Chinese researchers have identified the single genetic change that turned the once harmless Zika virus into a fearsome plague affecting pregnant women and their babies in Brazil and across the Americas.
The change resulted in thousands of cases of microcephaly as also other grievous brain abnormalities that sometimes caused death.
In a study published in the US journal Science, a team led by Cheng-Feng Qin of the Beijing Institute of Microbiology and Epidemiology reported that one single genetic change, which likely happened in 2013, gave the mosquito-borne virus the ability to cause severe foetal microcephaly.
"Our findings offer a reasonable explanation for the unexpected causal link of Zika to microcephaly, and will help understand how Zika evolved from an innocuous mosquito-borne virus into a congenital pathogen with global impact," Qin said, IANS reported.

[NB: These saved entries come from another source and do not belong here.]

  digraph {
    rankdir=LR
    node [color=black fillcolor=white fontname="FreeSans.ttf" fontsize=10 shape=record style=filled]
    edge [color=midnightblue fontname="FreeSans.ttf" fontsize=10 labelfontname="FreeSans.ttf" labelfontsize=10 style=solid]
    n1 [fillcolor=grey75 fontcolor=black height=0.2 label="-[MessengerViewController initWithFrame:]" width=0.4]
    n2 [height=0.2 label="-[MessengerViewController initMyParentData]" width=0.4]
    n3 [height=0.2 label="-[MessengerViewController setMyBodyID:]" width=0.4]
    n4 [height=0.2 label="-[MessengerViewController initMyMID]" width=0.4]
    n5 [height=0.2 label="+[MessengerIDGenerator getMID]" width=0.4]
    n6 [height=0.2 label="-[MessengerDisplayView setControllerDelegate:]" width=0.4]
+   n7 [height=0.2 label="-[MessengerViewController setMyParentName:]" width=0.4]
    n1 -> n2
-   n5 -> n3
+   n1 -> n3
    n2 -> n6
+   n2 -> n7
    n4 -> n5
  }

The virus was first identified in 1947 in Uganda, and until its recent emergence in the Americas, was known to sporadically cause mild infections, Xinhua reported.
The virus then swept rapidly across South and Central America in 2015, and due to its link to congenital brain abnormalities, especially microcephaly during pregnancy, the World Health Organisation declared in early 2016 the current epidemics a public health emergency of international concern.
According to the research, a change of a single amino acid molecule - likely occurring sometime in 2013 - created a new strain of Zika highly dangerous to developing brain cells. The virus was shortly after, seen to cause a dramatic increase in cases of microcephaly, in which babies' heads are abnormally small, and a range of other birth defects.
''This answers the question everybody has been wanting to know. Why is it only in the last few years that Zika became so explosive, not just in its virulence but in severity of symptoms,'' said Pei-Yong Shi, a virus and genetics expert at University of Texas Medical Branch who is a co-author of the new study, The Washington Post reported.